大雪山連峰の主峰かつ北海道の最高峰「旭岳」(標高2291m)に抱かれるようにある旭岳温泉エリア 撮影:大塚友記憲
スノーボード アルペン選手
竹内 智香(たけうち ともか)
1983年(昭和58)北海道旭川市生まれ。中学生の時にスノーボード競技に取り組む。2002年ソルトレークシティ五輪22位、2006年トリノ五輪9位。2007年に練習拠点をスイスに移し、5年間スイスチームとトレーニングを積む。2012年12月の誕生日にワールドカップ初優勝。2014年2月、ソチ五輪スノーボード女子パラレル大回転で銀メダルを獲得。2015年世界選手権で3位。著書に『私、勝ちにいきます 自分で動くから、人も動く』がある。

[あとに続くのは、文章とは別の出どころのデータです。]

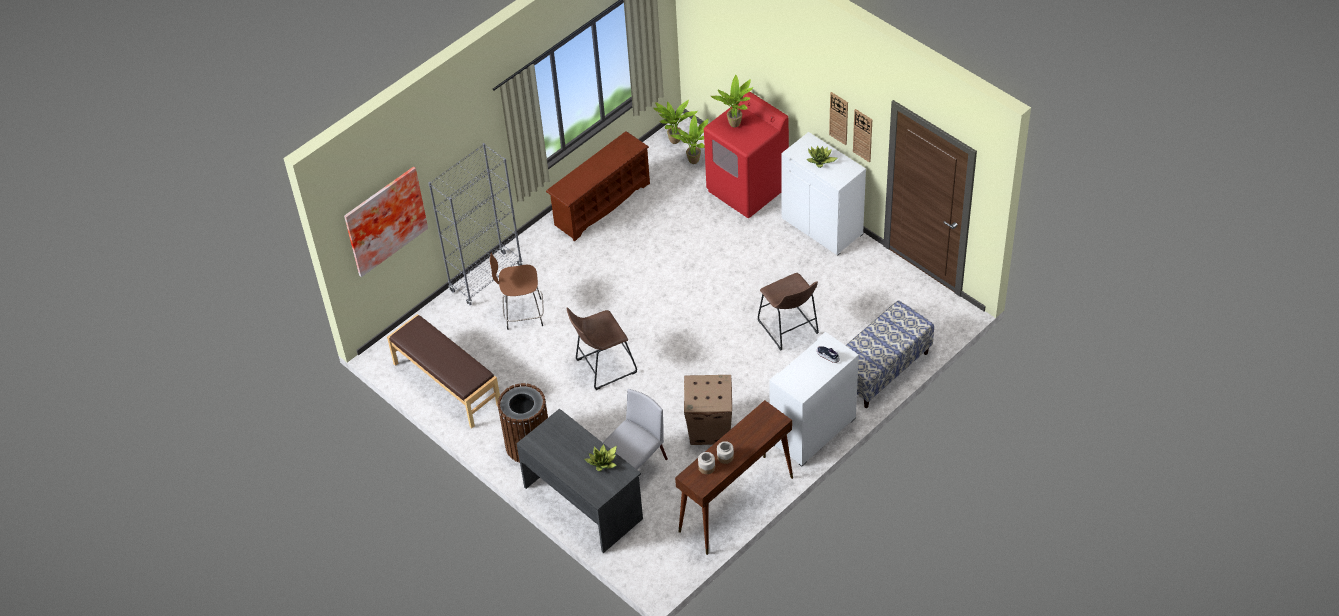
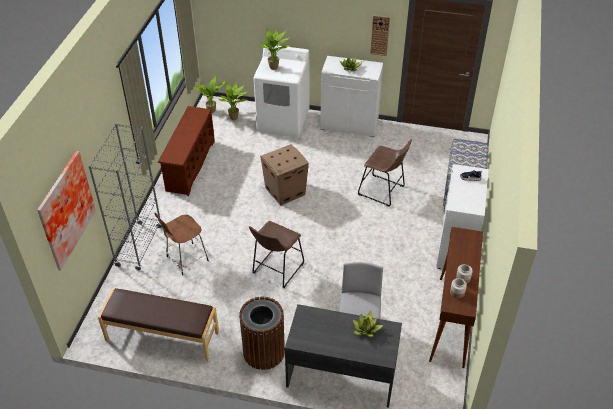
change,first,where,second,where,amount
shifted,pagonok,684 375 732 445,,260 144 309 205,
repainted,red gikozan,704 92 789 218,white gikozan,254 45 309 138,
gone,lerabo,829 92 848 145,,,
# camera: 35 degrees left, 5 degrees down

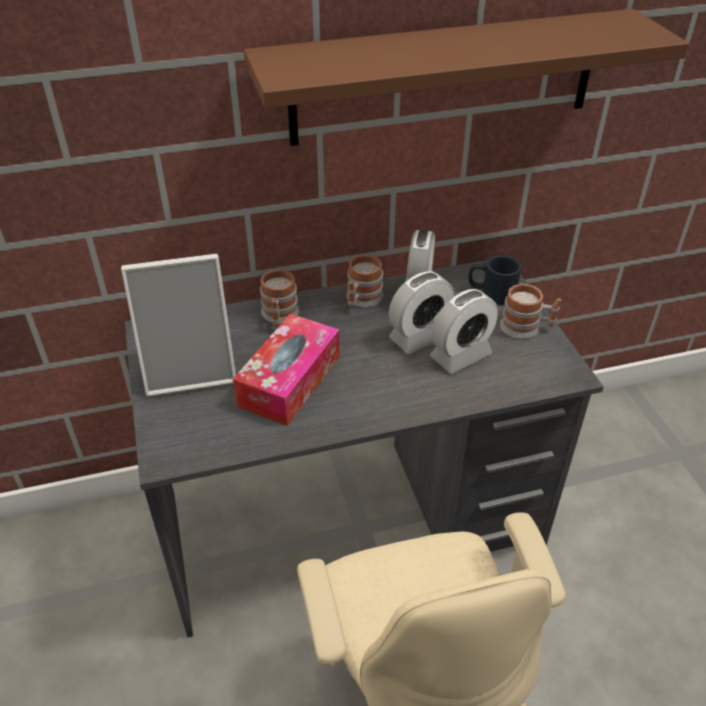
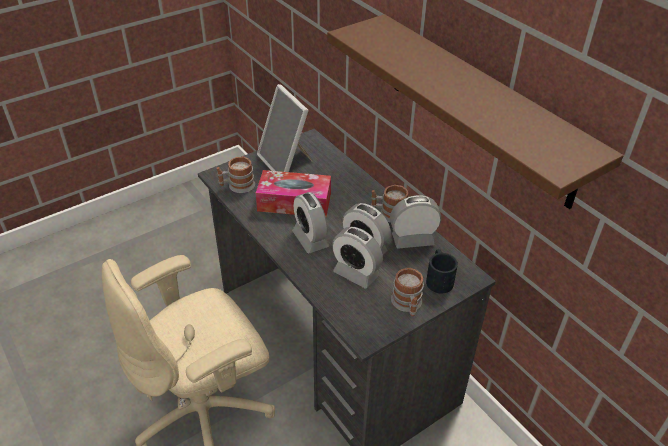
change,first,where,second,where,amount
shifted,nevapix,260 269 299 327,,217 156 255 193,
new,,,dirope,292 192 329 253,
# camera: 70 degrees right, 0 degrees up

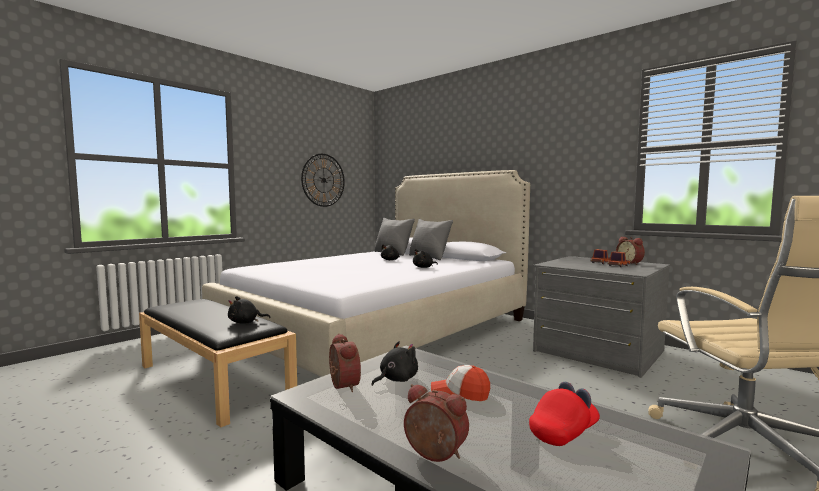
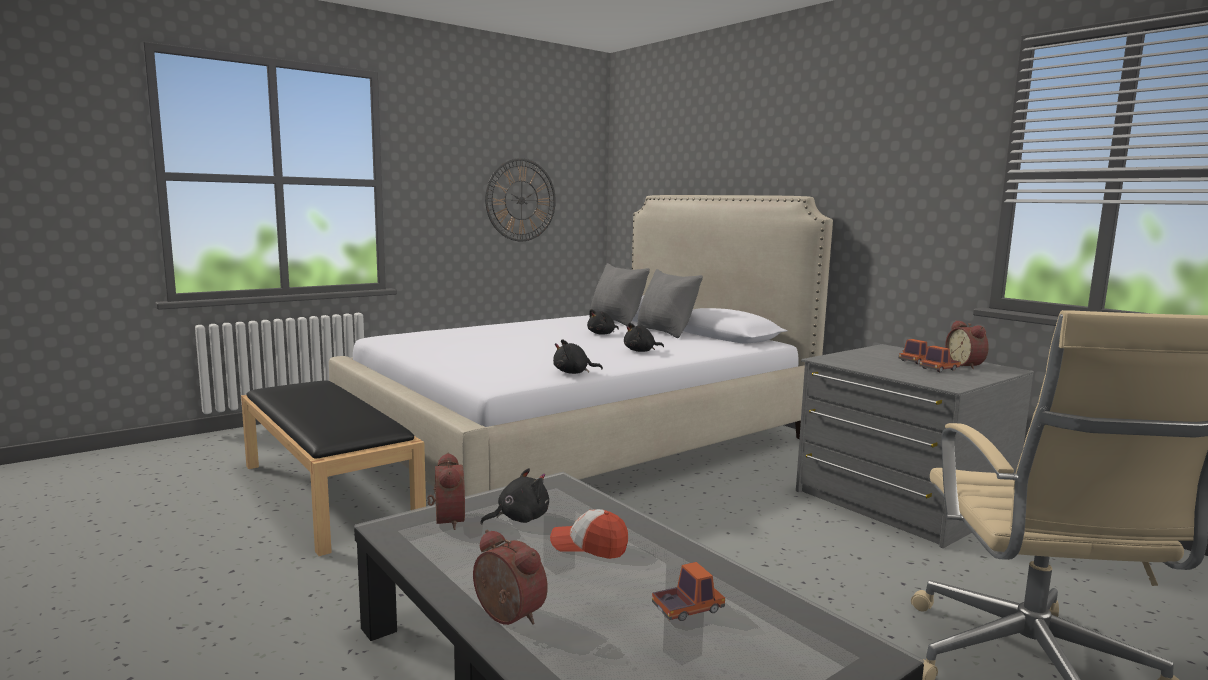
change,first,where,second,where,amount
shifted,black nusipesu,228 296 270 324,,553 339 603 374,
swapped,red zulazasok,529 382 600 446,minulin,652 562 725 621,
# camera: 10 degrees right, 5 degrees up

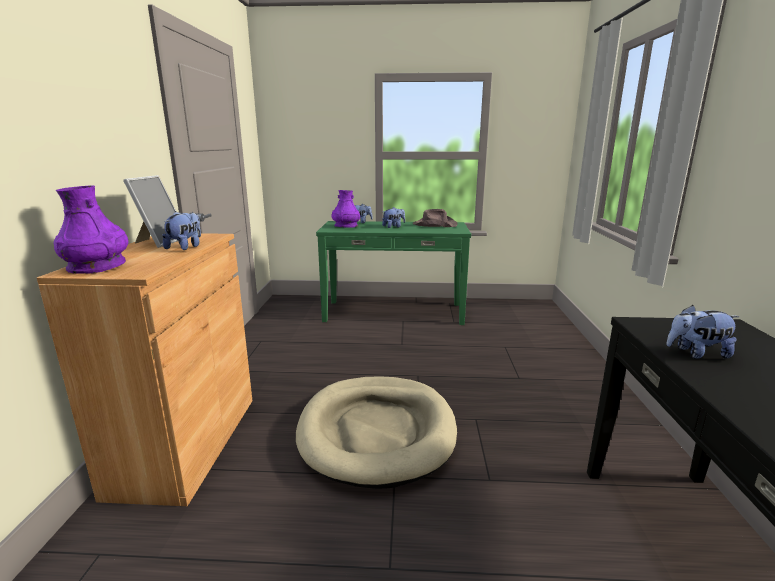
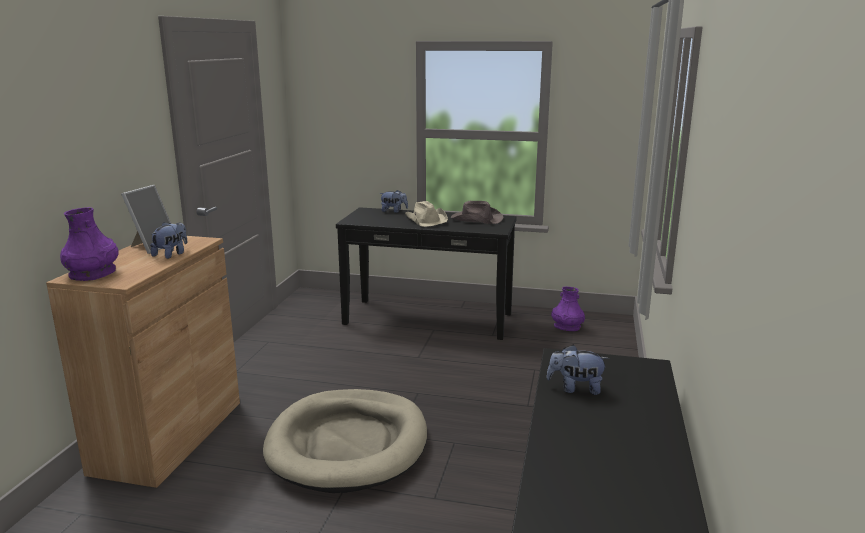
change,first,where,second,where,amount
repainted,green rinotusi,316 221 471 325,black rinotusi,336 207 517 340,
shifted,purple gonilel,332 190 360 228,,551 287 585 331,
swapped,nusipesu,382 207 405 228,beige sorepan,405 201 448 227,
# camera: 10 degrees right, 0 degrees up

「北海道の屋根」ともいわれる大雪山系。20以上の山々からなり手つかずの壮大な大自然が広がります。主峰・旭岳(あさひだけ)の麓(ふもと)に兄が経営する温泉旅館「湯元 湧駒荘(ゆこまんそう)」があります。私が小学校5年生のころに両親が経営を始め現在に至ります。
私がスノーボードを始めたのもそのころなので旭岳温泉と私のスノーボード人生は深くつながりをもつものとなっています。旅館から勇駒別神社(ゆこまんべつじんじゃ)までの坂道は、初心者だった私にとってハイクをしながら練習をする最高な場所であり、今となっては思い出の場所の一つです。初詣に行くたびに、懐かしく初心を思い出させてもくれます。
旅館には敷地内にそれぞれ泉質の異なる5つの源泉と湧水があり、絶え間なく湧出しています。豊富な源泉は加温や加水を必要としないちょうどいい湯加減なので、贅沢にそのまま17の浴槽にかけ流します。浴槽内の温度は33度~42度と比較的ぬるめの湯温が多く、ゆっくりとじっくりと温泉を楽しむことでき、湯あたりもしないやさしい温泉です。
それを証明するようにお客さまの忘れ物を保管する場所に、よく登山用のトレッキングポール(ストック)があります。登山で疲れきった体が温泉で癒されて、ストックを忘れてしまうほどいい湯なんだそうです。湧水と料理の相性はよく、出汁(だし)がおいしくて私はいつも食べすぎてしまいます。
旭岳温泉の繁忙期は夏から秋にかけてとなります。登山や北海道観光、そして紅葉と毎日満室に近い稼働となります。そのため夏は基本的にシーズンオフとなることが多い私も、家族やスタッフの方と一緒に働くことがよくありました。布団敷きや薪割り、洗い場といった裏方仕事はもちろん、お料理の配膳やフロントなどお客さまと接する仕事も経験しました。
アスリートとして過ごす日常では得ることができない経験を旅館ではたくさんすることができましたし、旭岳温泉で出会ったたくさんの方からいただいた温かい応援の声が何よりの力となっています。
旭岳では四季を通じて登山、スキー、スノーボード、クロスカントリー、ハイクなどさまざまなスポーツを楽しむことができ、自然から多くの学びを得ることができます。そしてその豊富な温泉は、私の心と体を癒やしてくれるかけがえのない場所となっています。スノーボードを始めたころから過ごしている旭岳温泉は私の原点であり、遠征やトレーニングの疲労を回復させてくれるのです。